> [DATASET RECORDS]
=== Begin Enclosure ===
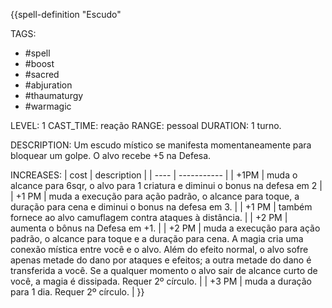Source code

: {{spell-definition "Escudo"

TAGS:
- #spell
- #boost
- #sacred
- #abjuration
- #thaumaturgy
- #warmagic

LEVEL: 1
CAST_TIME: reação
RANGE: pessoal
DURATION: 1 turno.

DESCRIPTION:
Um escudo místico se manifesta momentaneamente para bloquear um golpe. O alvo recebe +5 na Defesa. 

INCREASES:
| cost | description |
| ---- | ----------- |
| +1PM | muda o alcance para 6sqr, o alvo para 1 criatura e diminui o bonus na defesa em 2 |
| +1 PM | muda a execução para ação padrão, o alcance para toque, a duração para cena e diminui o bonus na defesa em 3.  |
| +1 PM | também fornece ao alvo camuflagem contra ataques à distância.  |
| +2 PM | aumenta o bônus na Defesa em +1. |
| +2 PM | muda a execução para ação padrão, o alcance para toque e a duração para cena. A magia cria uma conexão mística entre você e o alvo. Além do efeito normal, o alvo sofre apenas metade do dano por ataques e efeitos; a outra metade do dano é transferida a você. Se a qualquer momento o alvo sair de alcance curto de você, a magia é dissipada. Requer 2º círculo.  |
| +3 PM | muda a duração para 1 dia. Requer 2º círculo. |
}}
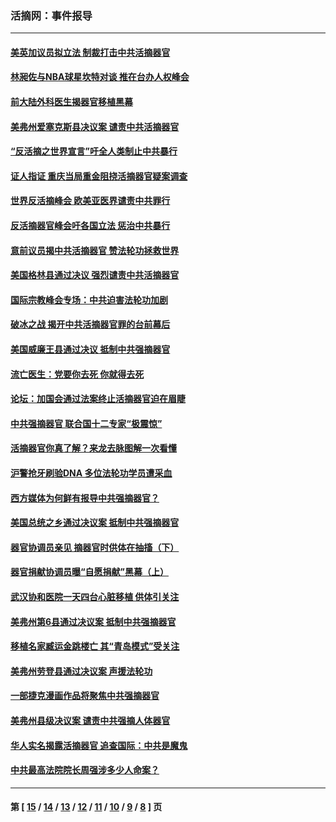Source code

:### 活摘网：事件报导
---
#### [美英加议员拟立法 制裁打击中共活摘器官](../../pages/nf5877/n13430251.md?02060430) 
#### [林昶佐与NBA球星坎特对谈 推在台办人权峰会](../../pages/nf5877/n13414467.md?02060430) 
#### [前大陆外科医生揭器官移植黑幕](../../pages/nf5877/n13401416.md?02060430) 
#### [美弗州爱塞克斯县决议案 谴责中共活摘器官](../../pages/nf5877/n13320919.md?02060430) 
#### [“反活摘之世界宣言”吁全人类制止中共暴行](../../pages/nf5877/n13259730.md?02060430) 
#### [证人指证 重庆当局重金阻挠活摘器官疑案调查](../../pages/nf5877/n13259127.md?02060430) 
#### [世界反活摘峰会 欧美亚医界谴责中共罪行](../../pages/nf5877/n13253550.md?02060430) 
#### [反活摘器官峰会吁各国立法 惩治中共暴行](../../pages/nf5877/n13245052.md?02060430) 
#### [意前议员揭中共活摘器官 赞法轮功拯救世界](../../pages/nf5877/n13203445.md?02060430) 
#### [美国格林县通过决议 强烈谴责中共活摘器官](../../pages/nf5877/n13119367.md?02060430) 
#### [国际宗教峰会专场：中共迫害法轮功加剧](../../pages/nf5877/n13088279.md?02060430) 
#### [破冰之战 揭开中共活摘器官罪的台前幕后](../../pages/nf5877/n13082457.md?02060430) 
#### [美国威廉王县通过决议 抵制中共强摘器官](../../pages/nf5877/n13056521.md?02060430) 
#### [流亡医生：党要你去死 你就得去死](../../pages/nf5877/n13052835.md?02060430) 
#### [论坛：加国会通过法案终止活摘器官迫在眉睫](../../pages/nf5877/n13029839.md?02060430) 
#### [中共强摘器官 联合国十二专家“极震惊”](../../pages/nf5877/n13024313.md?02060430) 
#### [活摘器官你真了解？来龙去脉图解一次看懂](../../pages/nf5877/n13013820.md?02060430) 
#### [沪警抢牙刷验DNA 多位法轮功学员遭采血](../../pages/nf5877/n12969218.md?02060430) 
#### [西方媒体为何鲜有报导中共强摘器官？](../../pages/nf5877/n12932034.md?02060430) 
#### [美国总统之乡通过决议案 抵制中共强摘器官](../../pages/nf5877/n12908242.md?02060430) 
#### [器官协调员亲见 摘器官时供体在抽搐（下）](../../pages/nf5877/n12898622.md?02060430) 
#### [器官捐献协调员曝“自愿捐献”黑幕（上）](../../pages/nf5877/n12878830.md?02060430) 
#### [武汉协和医院一天四台心脏移植 供体引关注](../../pages/nf5877/n12863175.md?02060430) 
#### [美弗州第6县通过决议案 抵制中共强摘器官](../../pages/nf5877/n12805218.md?02060430) 
#### [移植名家臧运金跳楼亡 其“青岛模式”受关注](../../pages/nf5877/n12803746.md?02060430) 
#### [美弗州劳登县通过决议案 声援法轮功](../../pages/nf5877/n12785715.md?02060430) 
#### [一部捷克漫画作品将聚焦中共强摘器官](../../pages/nf5877/n12785954.md?02060430) 
#### [美弗州县级决议案 谴责中共强摘人体器官](../../pages/nf5877/n12721290.md?02060430) 
#### [华人实名揭露活摘器官 追查国际：中共是魔鬼](../../pages/nf5877/n12691724.md?02060430) 
#### [中共最高法院院长周强涉多少人命案？](../../pages/nf5877/n12678074.md?02060430) 

---
#### 第 [ [15](./15.md?02060430) / [14](./14.md?02060430) / [13](./13.md?02060430) / [12](./12.md?02060430) / [11](./11.md?02060430) / [10](./10.md?02060430) / [9](./9.md?02060430) / [8](./8.md?02060430) ] 页
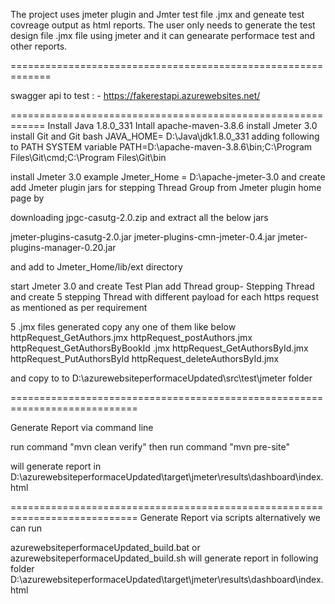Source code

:
The project uses jmeter plugin and Jmter test file .jmx and geneate  test covreage output as html reports.
The user only needs to generate the test design file .jmx file using jmeter and it can genearate performace test and other reports.

=============================================================

swagger api to test : - https://fakerestapi.azurewebsites.net/ 

============================================================
Install Java 1.8.0_331
Intall apache-maven-3.8.6
install Jmeter 3.0
install Git and Git bash
JAVA_HOME= D:\Java\jdk1.8.0_331
adding following to PATH SYSTEM variable
PATH=D:\apache-maven-3.8.6\bin;C:\Program Files\Git\cmd;C:\Program Files\Git\bin

install Jmeter 3.0 
example  Jmeter_Home = D:\apache-jmeter-3.0
and create add Jmeter plugin jars for stepping Thread Group
from Jmeter plugin home page by

downloading jpgc-casutg-2.0.zip and extract all the below jars

jmeter-plugins-casutg-2.0.jar
jmeter-plugins-cmn-jmeter-0.4.jar
jmeter-plugins-manager-0.20.jar 

and add to Jmeter_Home/lib/ext directory

start Jmeter 3.0 and create Test Plan add Thread group- Stepping Thread and create 
5 stepping Thread with different payload for each  https request as mentioned as per requirement 

5 .jmx files generated copy any one of them like
below 
httpRequest_GetAuthors.jmx
httpRequest_postAuthors.jmx
httpRequest_GetAuthorsByBookId .jmx
httpRequest_GetAuthorsById.jmx
httpRequest_PutAuthorsById
httpRequest_deleteAuthorsById.jmx

and copy to 
to D:\azurewebsiteperformaceUpdated\src\test\jmeter folder

============================================================================

Generate Report via command line

run command "mvn clean verify"
then 
run command "mvn pre-site"

will generate report in
D:\azurewebsiteperformaceUpdated\target\jmeter\results\dashboard\index.html

============================================================================ 
Generate Report via scripts
alternatively we can run
 
azurewebsiteperformaceUpdated_build.bat or azurewebsiteperformaceUpdated_build.sh
will generate report in following folder
D:\azurewebsiteperformaceUpdated\target\jmeter\results\dashboard\index.html
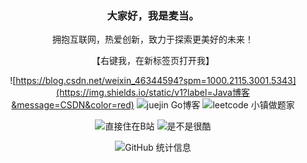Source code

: <div align="center">
  
### 大家好，我是麦当。
拥抱互联网，热爱创新，致力于探索更美好的未来！

【右键我，在新标签页打开我】

![https://blog.csdn.net/weixin_46344594?spm=1000.2115.3001.5343](https://img.shields.io/static/v1?label=Java博客&message=CSDN&color=red)
![juejin Go博客](https://img.shields.io/static/v1?label=Go博客&message=juejin&color=brightgreen)
![leetcode 小镇做题家](https://img.shields.io/static/v1?label=小镇做题家&message=leetcode&color=cyan)

![直接住在B站](https://img.shields.io/static/v1?label=直接住在B站&message=Bilibili&color=ff69b4)
![是不是很酷](https://img.shields.io/static/v1?label=是不是很酷&message=douyin&color=orange)

![GitHub 统计信息](https://github-readme-stats.vercel.app/api?username=hjg66-5&theme=solarized-dark&show_icons=true)
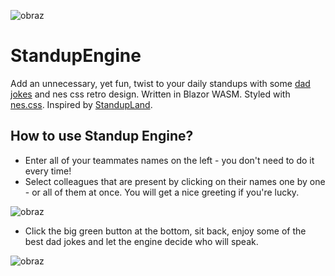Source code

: ![obraz](https://user-images.githubusercontent.com/89458930/179609748-155e991d-5faa-4aa5-a41b-b2da655bc9b4.png)

# StandupEngine
Add an unnecessary, yet fun, twist to your daily standups with some [dad jokes](https://icanhazdadjoke.com/) and nes css retro design. Written in Blazor WASM. Styled with [nes.css](https://nostalgic-css.github.io/NES.css/). Inspired by [StandupLand](https://github.com/Coreusa/standupland).

## How to use Standup Engine?
- Enter all of your teammates names on the left - you don't need to do it every time!
- Select colleagues that are present by clicking on their names one by one - or all of them at once. You will get a nice greeting if you're lucky.

![obraz](https://user-images.githubusercontent.com/89458930/179609421-61480eb3-e389-46ce-ba8e-0b684807277c.png)

- Click the big green button at the bottom, sit back, enjoy some of the best dad jokes and let the engine decide who will speak.

![obraz](https://user-images.githubusercontent.com/89458930/179609198-a40e1d45-8640-41f1-b714-e10b6ce25406.png)

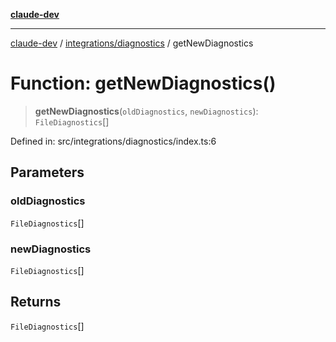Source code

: [**claude-dev**](../../../README.md)

***

[claude-dev](../../../README.md) / [integrations/diagnostics](../README.md) / getNewDiagnostics

# Function: getNewDiagnostics()

> **getNewDiagnostics**(`oldDiagnostics`, `newDiagnostics`): `FileDiagnostics`[]

Defined in: src/integrations/diagnostics/index.ts:6

## Parameters

### oldDiagnostics

`FileDiagnostics`[]

### newDiagnostics

`FileDiagnostics`[]

## Returns

`FileDiagnostics`[]
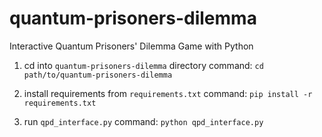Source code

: # quantum-prisoners-dilemma
Interactive Quantum Prisoners' Dilemma Game with Python

1. cd into `quantum-prisoners-dilemma` directory
    command: `cd path/to/quantum-prisoners-dilemma`
    
2. install requirements from `requirements.txt`
    command: `pip install -r requirements.txt`
    
3. run `qpd_interface.py`
    command: `python qpd_interface.py`
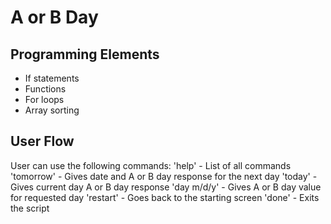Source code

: # A or B Day

Programming Elements
--------------------------------
- If statements
- Functions
- For loops
- Array sorting

User Flow
--------------------------------
User can use the following commands:
  'help' - List of all commands
  'tomorrow' - Gives date and A or B day response for the next day
  'today' - Gives current day A or B day response
  'day m/d/y' - Gives A or B day value for requested day
  'restart' - Goes back to the starting screen
  'done' - Exits the script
=== End Enclosure ===
> [INSTRUCTIONS FOR THE TASK]
Print every line from the one that contains "Programming Elements" to the end of the records, exactly as written, and nothing more.

> [WRITTEN SOLUTION]
Programming Elements
--------------------------------
- If statements
- Functions
- For loops
- Array sorting

User Flow
--------------------------------
User can use the following commands:
  'help' - List of all commands
  'tomorrow' - Gives date and A or B day response for the next day
  'today' - Gives current day A or B day response
  'day m/d/y' - Gives A or B day value for requested day
  'restart' - Goes back to the starting screen
  'done' - Exits the script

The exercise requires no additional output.